* **TASK OBJECTIVE**
Reproduce the data below word for word, setting aside any picture it holds.

Entries taken from a collection
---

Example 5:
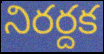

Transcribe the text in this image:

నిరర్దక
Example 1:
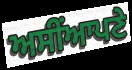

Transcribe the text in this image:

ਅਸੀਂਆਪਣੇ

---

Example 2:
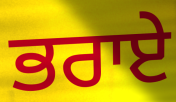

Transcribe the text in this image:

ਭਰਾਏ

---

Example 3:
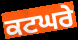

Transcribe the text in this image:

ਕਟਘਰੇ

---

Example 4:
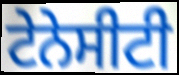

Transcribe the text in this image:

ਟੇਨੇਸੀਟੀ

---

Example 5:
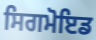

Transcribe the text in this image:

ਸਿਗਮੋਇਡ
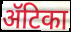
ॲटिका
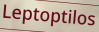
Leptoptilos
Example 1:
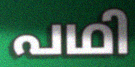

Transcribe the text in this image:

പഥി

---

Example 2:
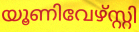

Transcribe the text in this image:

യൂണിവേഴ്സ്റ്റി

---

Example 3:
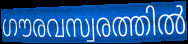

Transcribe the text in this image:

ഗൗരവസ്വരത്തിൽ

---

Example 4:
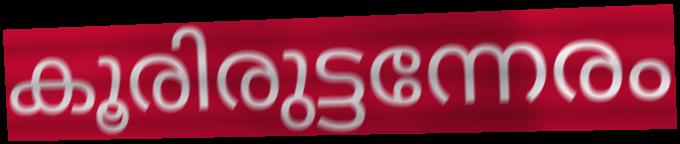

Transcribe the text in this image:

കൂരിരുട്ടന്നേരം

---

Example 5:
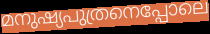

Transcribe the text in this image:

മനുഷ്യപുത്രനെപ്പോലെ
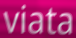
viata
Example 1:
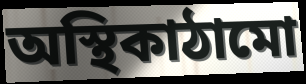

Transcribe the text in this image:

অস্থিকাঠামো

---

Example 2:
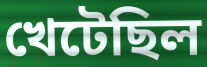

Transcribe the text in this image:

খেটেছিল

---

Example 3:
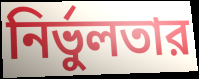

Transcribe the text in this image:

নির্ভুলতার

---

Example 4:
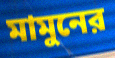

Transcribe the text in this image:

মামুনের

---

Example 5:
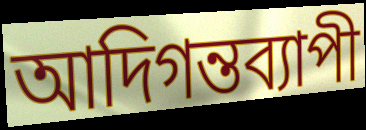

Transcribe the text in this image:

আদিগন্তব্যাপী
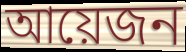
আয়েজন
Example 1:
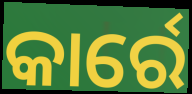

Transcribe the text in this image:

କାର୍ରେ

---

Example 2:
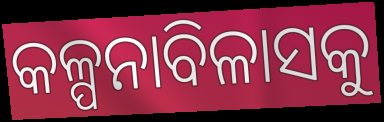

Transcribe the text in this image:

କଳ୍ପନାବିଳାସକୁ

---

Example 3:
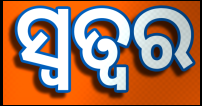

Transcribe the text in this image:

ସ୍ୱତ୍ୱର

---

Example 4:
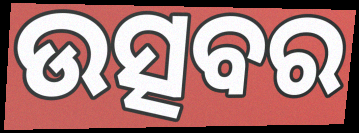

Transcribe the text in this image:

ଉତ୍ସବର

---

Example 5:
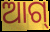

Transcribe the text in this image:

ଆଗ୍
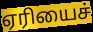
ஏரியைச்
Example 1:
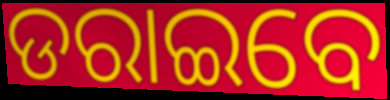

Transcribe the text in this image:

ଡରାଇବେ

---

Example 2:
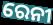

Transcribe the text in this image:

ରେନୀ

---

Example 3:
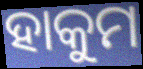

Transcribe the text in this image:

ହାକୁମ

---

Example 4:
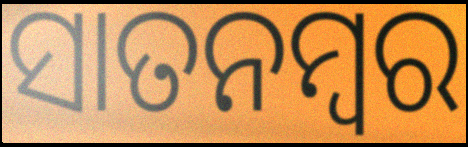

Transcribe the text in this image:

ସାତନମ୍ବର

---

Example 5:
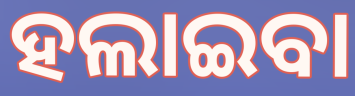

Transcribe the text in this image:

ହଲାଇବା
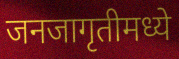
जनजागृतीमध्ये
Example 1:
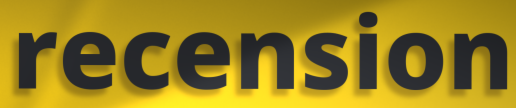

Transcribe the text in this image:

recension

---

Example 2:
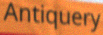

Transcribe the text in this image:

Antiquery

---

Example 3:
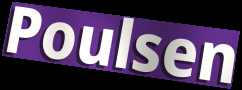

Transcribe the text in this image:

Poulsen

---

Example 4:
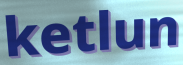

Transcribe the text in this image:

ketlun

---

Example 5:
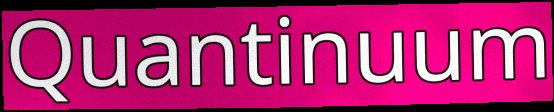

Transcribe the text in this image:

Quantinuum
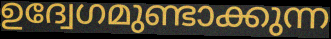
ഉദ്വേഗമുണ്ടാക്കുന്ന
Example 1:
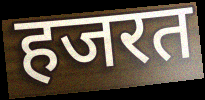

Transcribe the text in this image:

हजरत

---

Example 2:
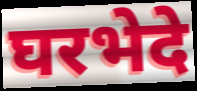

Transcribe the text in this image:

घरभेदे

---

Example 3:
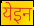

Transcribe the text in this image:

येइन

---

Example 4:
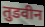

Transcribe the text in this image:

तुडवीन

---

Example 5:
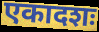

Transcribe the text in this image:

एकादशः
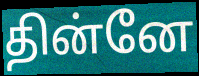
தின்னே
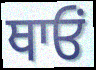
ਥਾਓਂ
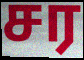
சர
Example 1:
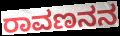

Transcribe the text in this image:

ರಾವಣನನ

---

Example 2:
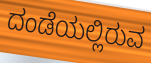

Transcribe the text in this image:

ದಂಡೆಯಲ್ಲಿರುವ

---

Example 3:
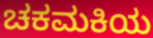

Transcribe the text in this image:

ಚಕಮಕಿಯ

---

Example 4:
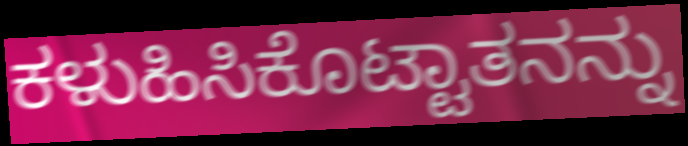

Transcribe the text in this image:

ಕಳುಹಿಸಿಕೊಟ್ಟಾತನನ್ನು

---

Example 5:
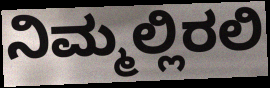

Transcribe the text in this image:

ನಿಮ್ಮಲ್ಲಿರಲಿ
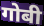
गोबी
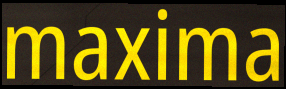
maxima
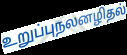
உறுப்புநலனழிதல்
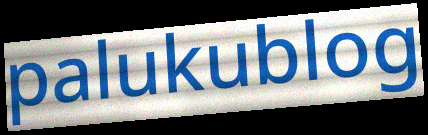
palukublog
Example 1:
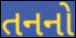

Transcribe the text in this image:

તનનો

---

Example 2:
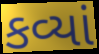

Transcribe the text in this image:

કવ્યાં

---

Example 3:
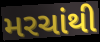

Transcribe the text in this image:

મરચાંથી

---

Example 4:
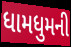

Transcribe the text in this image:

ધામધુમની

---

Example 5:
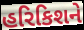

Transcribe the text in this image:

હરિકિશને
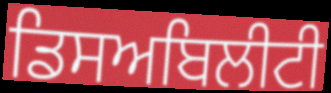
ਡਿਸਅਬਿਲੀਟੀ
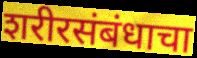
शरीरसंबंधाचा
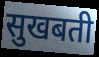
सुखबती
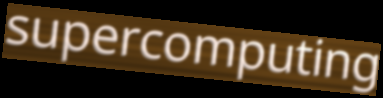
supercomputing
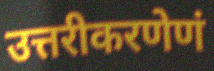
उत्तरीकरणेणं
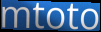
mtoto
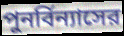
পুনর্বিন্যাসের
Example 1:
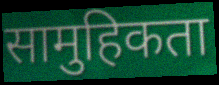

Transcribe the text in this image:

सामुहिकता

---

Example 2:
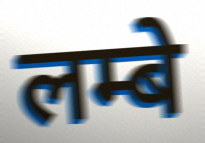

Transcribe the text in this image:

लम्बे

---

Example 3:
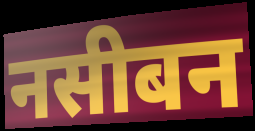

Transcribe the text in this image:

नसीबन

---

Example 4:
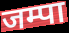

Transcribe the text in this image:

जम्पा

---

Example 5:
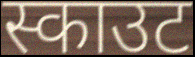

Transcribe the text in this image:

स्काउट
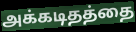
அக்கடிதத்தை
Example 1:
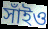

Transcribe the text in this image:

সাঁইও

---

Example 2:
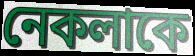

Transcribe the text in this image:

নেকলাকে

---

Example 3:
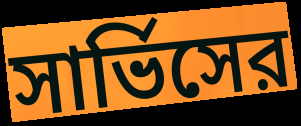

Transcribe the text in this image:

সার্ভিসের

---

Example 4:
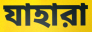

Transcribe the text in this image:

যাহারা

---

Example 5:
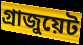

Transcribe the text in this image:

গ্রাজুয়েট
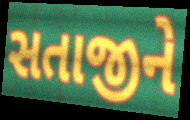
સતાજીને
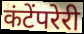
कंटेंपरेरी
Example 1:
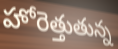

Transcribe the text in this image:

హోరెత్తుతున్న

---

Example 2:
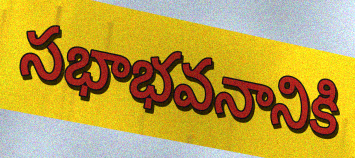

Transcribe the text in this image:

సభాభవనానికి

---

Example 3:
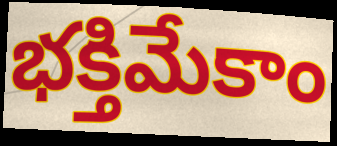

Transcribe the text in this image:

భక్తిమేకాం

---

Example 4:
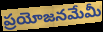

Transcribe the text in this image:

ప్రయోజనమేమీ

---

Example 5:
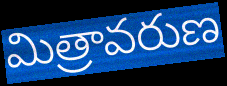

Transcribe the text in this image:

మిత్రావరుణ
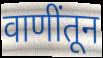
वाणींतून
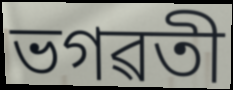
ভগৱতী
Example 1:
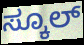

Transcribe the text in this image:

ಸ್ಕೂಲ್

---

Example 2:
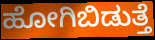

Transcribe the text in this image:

* **WRITTEN RESPONSE**
---

Example 5:

Transcribe the text in this image:

నిరర్దక
Example 1:

Transcribe the text in this image:

ਅਸੀਂਆਪਣੇ

---

Example 2:

Transcribe the text in this image:

ਭਰਾਏ

---

Example 3:

Transcribe the text in this image:

ਕਟਘਰੇ

---

Example 4:

Transcribe the text in this image:

ਟੇਨੇਸੀਟੀ

---

Example 5:

Transcribe the text in this image:

ਸਿਗਮੋਇਡ
ॲटिका
Leptoptilos
Example 1:

Transcribe the text in this image:

പഥി

---

Example 2:

Transcribe the text in this image:

യൂണിവേഴ്സ്റ്റി

---

Example 3:

Transcribe the text in this image:

ഗൗരവസ്വരത്തിൽ

---

Example 4:

Transcribe the text in this image:

കൂരിരുട്ടന്നേരം

---

Example 5:

Transcribe the text in this image:

മനുഷ്യപുത്രനെപ്പോലെ
viata
Example 1:

Transcribe the text in this image:

অস্থিকাঠামো

---

Example 2:

Transcribe the text in this image:

খেটেছিল

---

Example 3:

Transcribe the text in this image:

নির্ভুলতার

---

Example 4:

Transcribe the text in this image:

মামুনের

---

Example 5:

Transcribe the text in this image:

আদিগন্তব্যাপী
আয়েজন
Example 1:

Transcribe the text in this image:

କାର୍ରେ

---

Example 2:

Transcribe the text in this image:

କଳ୍ପନାବିଳାସକୁ

---

Example 3:

Transcribe the text in this image:

ସ୍ୱତ୍ୱର

---

Example 4:

Transcribe the text in this image:

ଉତ୍ସବର

---

Example 5:

Transcribe the text in this image:

ଆଗ୍
ஏரியைச்
Example 1:

Transcribe the text in this image:

ଡରାଇବେ

---

Example 2:

Transcribe the text in this image:

ରେନୀ

---

Example 3:

Transcribe the text in this image:

ହାକୁମ

---

Example 4:

Transcribe the text in this image:

ସାତନମ୍ବର

---

Example 5:

Transcribe the text in this image:

ହଲାଇବା
जनजागृतीमध्ये
Example 1:

Transcribe the text in this image:

recension

---

Example 2:

Transcribe the text in this image:

Antiquery

---

Example 3:

Transcribe the text in this image:

Poulsen

---

Example 4:

Transcribe the text in this image:

ketlun

---

Example 5:

Transcribe the text in this image:

Quantinuum
ഉദ്വേഗമുണ്ടാക്കുന്ന
Example 1:

Transcribe the text in this image:

हजरत

---

Example 2:

Transcribe the text in this image:

घरभेदे

---

Example 3:

Transcribe the text in this image:

येइन

---

Example 4:

Transcribe the text in this image:

तुडवीन

---

Example 5:

Transcribe the text in this image:

एकादशः
தின்னே
ਥਾਓਂ
சர
Example 1:

Transcribe the text in this image:

ರಾವಣನನ

---

Example 2:

Transcribe the text in this image:

ದಂಡೆಯಲ್ಲಿರುವ

---

Example 3:

Transcribe the text in this image:

ಚಕಮಕಿಯ

---

Example 4:

Transcribe the text in this image:

ಕಳುಹಿಸಿಕೊಟ್ಟಾತನನ್ನು

---

Example 5:

Transcribe the text in this image:

ನಿಮ್ಮಲ್ಲಿರಲಿ
गोबी
maxima
உறுப்புநலனழிதல்
palukublog
Example 1:

Transcribe the text in this image:

તનનો

---

Example 2:

Transcribe the text in this image:

કવ્યાં

---

Example 3:

Transcribe the text in this image:

મરચાંથી

---

Example 4:

Transcribe the text in this image:

ધામધુમની

---

Example 5:

Transcribe the text in this image:

હરિકિશને
ਡਿਸਅਬਿਲੀਟੀ
शरीरसंबंधाचा
सुखबती
supercomputing
उत्तरीकरणेणं
mtoto
পুনর্বিন্যাসের
Example 1:

Transcribe the text in this image:

सामुहिकता

---

Example 2:

Transcribe the text in this image:

लम्बे

---

Example 3:

Transcribe the text in this image:

नसीबन

---

Example 4:

Transcribe the text in this image:

जम्पा

---

Example 5:

Transcribe the text in this image:

स्काउट
அக்கடிதத்தை
Example 1:

Transcribe the text in this image:

সাঁইও

---

Example 2:

Transcribe the text in this image:

নেকলাকে

---

Example 3:

Transcribe the text in this image:

সার্ভিসের

---

Example 4:

Transcribe the text in this image:

যাহারা

---

Example 5:

Transcribe the text in this image:

গ্রাজুয়েট
સતાજીને
कंटेंपरेरी
Example 1:

Transcribe the text in this image:

హోరెత్తుతున్న

---

Example 2:

Transcribe the text in this image:

సభాభవనానికి

---

Example 3:

Transcribe the text in this image:

భక్తిమేకాం

---

Example 4:

Transcribe the text in this image:

ప్రయోజనమేమీ

---

Example 5:

Transcribe the text in this image:

మిత్రావరుణ
वाणींतून
ভগৱতী
Example 1:

Transcribe the text in this image:

ಸ್ಕೂಲ್

---

Example 2:

Transcribe the text in this image:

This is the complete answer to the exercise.